Bob Huggins never will be the good guy.
There is too much baggage in his past. Too many black marks. Too many stories saying he’s a renegade coach who runs a renegade program, and college basketball doesn’t need his kind.
Some of the accusations are true. Some aren’t.
Doesn’t matter.
Huggins has been branded.
“I understand what happens,” Huggins said. “I understand to make a good story, there’s got to be white hats and black hats, otherwise we never would have had a cowboy movie. That’s the way it is.”
There is one thing Huggins’ critics and supporters will agree on: The man is a survivor.
He recovered from the heart attack that nearly killed him in 2002.
He moved on after his DUI arrest in 2004.
And he’s gotten a second chance professionally – first at Kansas State, now at West Virginia – since being forced out as Cincinnati’s coach in 2005 because university president Nancy Zimpher felt Huggins’ program ran counter to her plans to upgrade the university’s academic standards.
A life with that many tremors would change most men. But not Huggins. He’s still swinging, still fighting, still saying what he feels and doing what he wants, no matter the consequences.
You’d think, for example, that after being shocked back to life three times following his heart attack, Huggins would have made changes in his lifestyle.
You’d be wrong.
“It’s the same thing you do New Year’s Eve,” Huggins said. “You say, ‘I’m going to do this,’ and about the third of January, you are back doing what you did before.
“I haven’t really changed all that much. I would like to sit here and tell you that I probably eat better, but look at me. That’s obviously not the case.”
Perhaps because of his experiences, Huggins, 54, has developed a fatalistic view of life – and death. His former Kansas State assistant, Frank Martin, endured an undisclosed, “very traumatic experience” a couple of years ago. Martin asked Huggins how to get through it.
“I said, ‘Frank, if you are going to die, you’re going to die. We don’t get to debate that,'” Huggins recalled. “He said, ‘You know, I’m really glad I called you.'”

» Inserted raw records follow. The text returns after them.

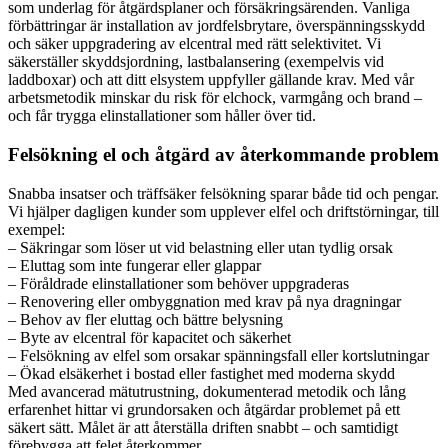
som underlag för åtgärdsplaner och försäkringsärenden. Vanliga
förbättringar är installation av jordfelsbrytare, överspänningsskydd
och säker uppgradering av elcentral med rätt selektivitet. Vi
säkerställer skyddsjordning, lastbalansering (exempelvis vid
laddboxar) och att ditt elsystem uppfyller gällande krav. Med vår
arbetsmetodik minskar du risk för elchock, varmgång och brand –
och får trygga elinstallationer som håller över tid.
Felsökning el och åtgärd av återkommande problem
Snabba insatser och träffsäker felsökning sparar både tid och pengar.
Vi hjälper dagligen kunder som upplever elfel och driftstörningar, till
exempel:
– Säkringar som löser ut vid belastning eller utan tydlig orsak
– Eluttag som inte fungerar eller glappar
– Föråldrade elinstallationer som behöver uppgraderas
– Renovering eller ombyggnation med krav på nya dragningar
– Behov av fler eluttag och bättre belysning
– Byte av elcentral för kapacitet och säkerhet
– Felsökning av elfel som orsakar spänningsfall eller kortslutningar
– Ökad elsäkerhet i bostad eller fastighet med moderna skydd
Med avancerad mätutrustning, dokumenterad metodik och lång
erfarenhet hittar vi grundorsaken och åtgärdar problemet på ett
säkert sätt. Målet är att återställa driften snabbt – och samtidigt
förebygga att felet återkommer.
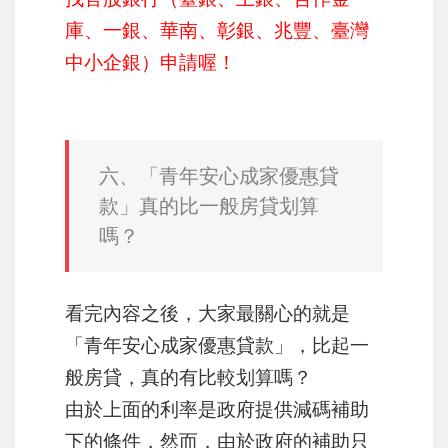
庫、一銀、華南、彰銀、兆豐、臺灣
中小企銀）申請喔！
六、「青年安心成家優惠貸
款」真的比一般房貸划算
嗎？
看完內容之後，大家最關心的就是
「青年安心成家優惠貸款」，比起一
般房貸，真的有比較划算嗎？
由於上面的利率是政府提供減碼補助
下的條件，然而，由於政府的補助只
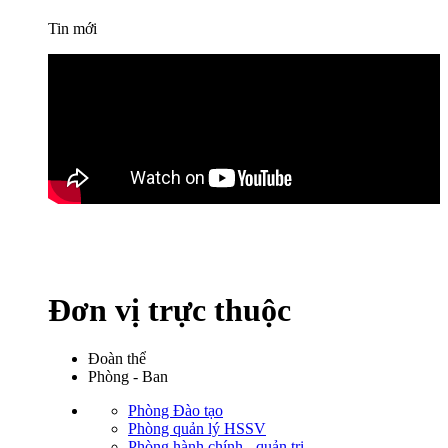
Tin mới
Đơn vị trực thuộc
Đoàn thể
Phòng - Ban
Phòng Đào tạo
Phòng quản lý HSSV
Phòng hành chính - quản trị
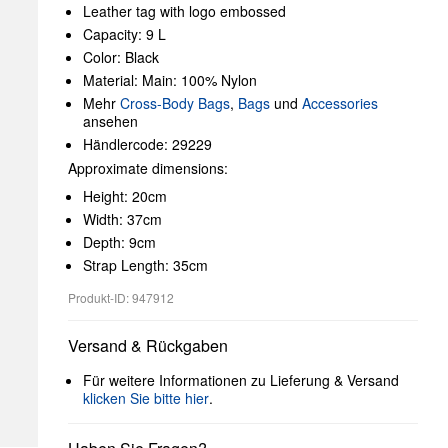
Leather tag with logo embossed
Capacity: 9 L
Color: Black
Material: Main: 100% Nylon
Mehr
Cross-Body Bags
,
Bags
und
Accessories
ansehen
Händlercode: 29229
Approximate dimensions:
Height: 20cm
Width: 37cm
Depth: 9cm
Strap Length: 35cm
Produkt-ID: 947912
Versand & Rückgaben
Für weitere Informationen zu Lieferung & Versand
klicken Sie bitte hier
.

Huggins has even made his heart attack part of his news conference comedy routine. He often tells the story that one of the paramedics in the ambulance was the cousin of Memphis coach John Calipari, and that he told Huggins, “Coach, we are not going to let you die until John beats you at least once.”

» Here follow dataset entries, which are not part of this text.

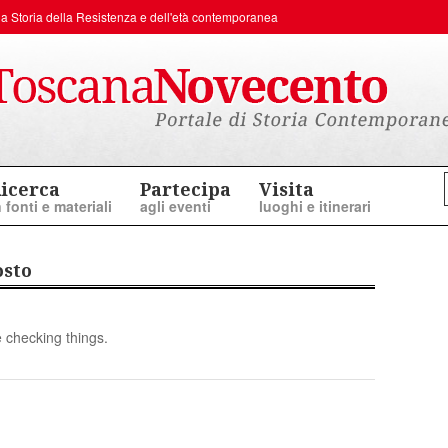
er la Storia della Resistenza e dell'età contemporanea
icerca
Partecipa
Visita
n fonti e materiali
agli eventi
luoghi e itinerari
osto
 checking things.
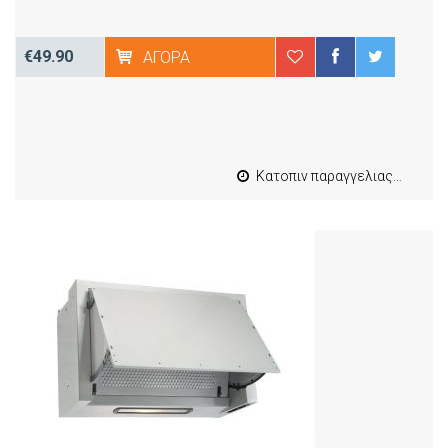
€49.90
ΑΓΟΡΆ
Κατοπιν παραγγελιας από 4 έως 10 εργασιμες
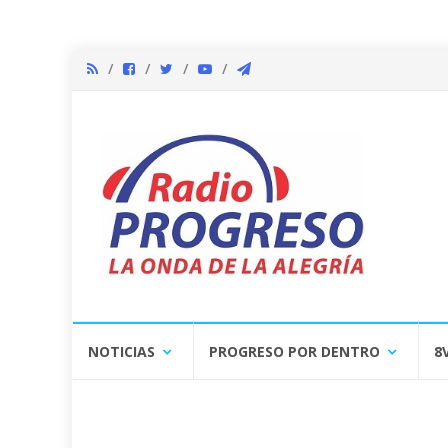
Skip
NOTICIAS
PROGRESO POR DENTRO
8
to
content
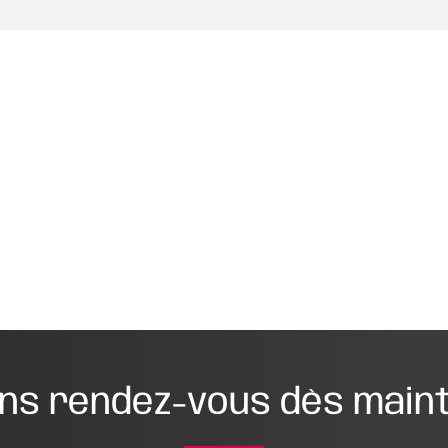
ns rendez-vous dès main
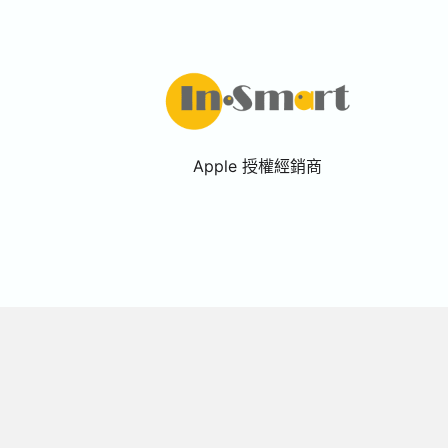
Apple 授權經銷商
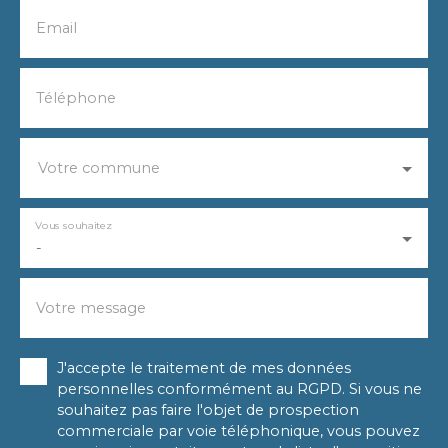
Email
Téléphone
Votre commune
Vous souhaitez
-
Votre message
J'accepte le traitement de mes données
personnelles conformément au RGPD. Si vous ne
souhaitez pas faire l'objet de prospection
commerciale par voie téléphonique, vous pouvez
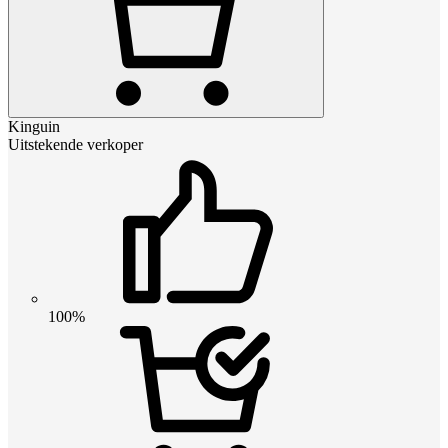
Kinguin
Uitstekende verkoper
100%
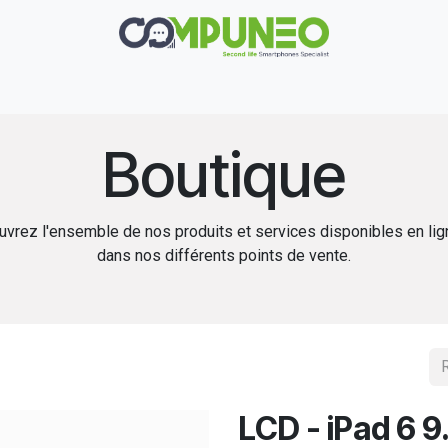
Réparation
Boutique
Rachat
Contact
Boutique
vrez l'ensemble de nos produits et services disponibles en li
dans nos différents points de vente.
LCD - iPad 6 9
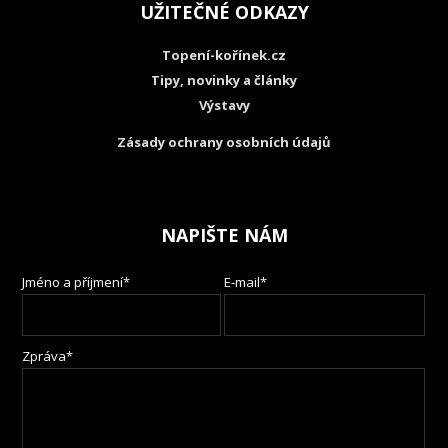
UŽITEČNÉ ODKAZY
Topení-kořínek.cz
Tipy, novinky a články
Výstavy
Zásady ochrany osobních údajů
NAPIŠTE NÁM
Jméno a příjmení*
E-mail*
Zpráva*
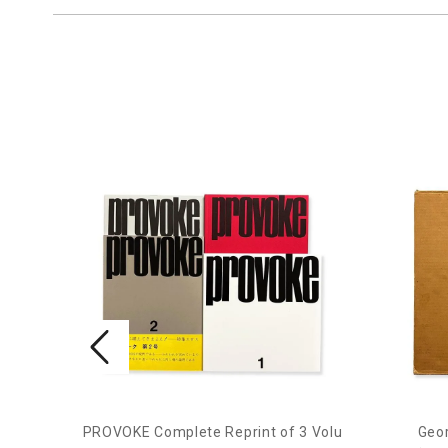
PROVOKE Complete Reprint of 3 Volu
Geor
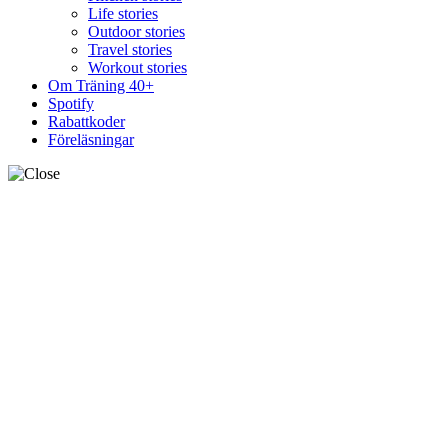
Life stories
Outdoor stories
Travel stories
Workout stories
Om Träning 40+
Spotify
Rabattkoder
Föreläsningar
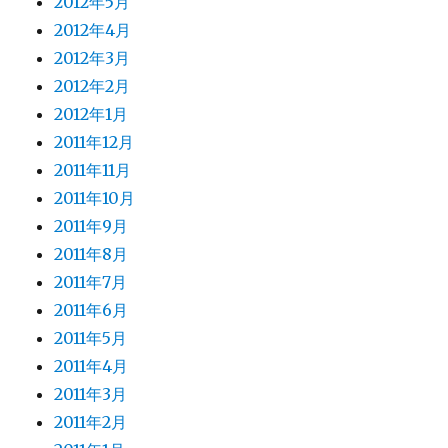
2012年5月
2012年4月
2012年3月
2012年2月
2012年1月
2011年12月
2011年11月
2011年10月
2011年9月
2011年8月
2011年7月
2011年6月
2011年5月
2011年4月
2011年3月
2011年2月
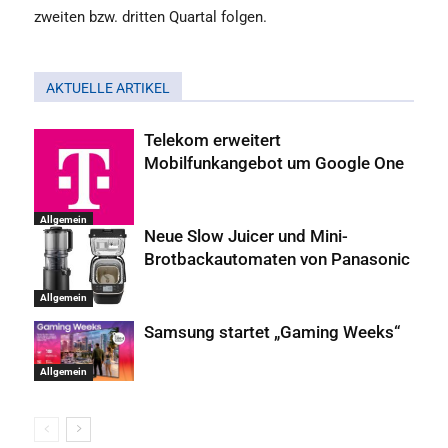
zweiten bzw. dritten Quartal folgen.
AKTUELLE ARTIKEL
Telekom erweitert
Mobilfunkangebot um Google One
Allgemein
Neue Slow Juicer und Mini-
Brotbackautomaten von Panasonic
Allgemein
Samsung startet „Gaming Weeks“
Allgemein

There’s no question Huggins fits comfortably into that black hat. He was tremendously successful at Cincinnati – compiling a 399-127 record with one Final Four berth and two Elite Eight appearances – but he also ran – let’s be honest here – an outlaw program.
Following his dismissal, the Cincinnati Enquirer listed 19 former players or recruits who had been charged with a crime. Five wound up serving jail time.
In addition, only 27 Bearcats players graduated in Huggins’ 16 years. Huggins has disputed those numbers, saying they didn’t take into account transfers or junior-college players.
Huggins is not a saint. Nor is he the devil. He is who he is.
And he’s not going to apologize for it.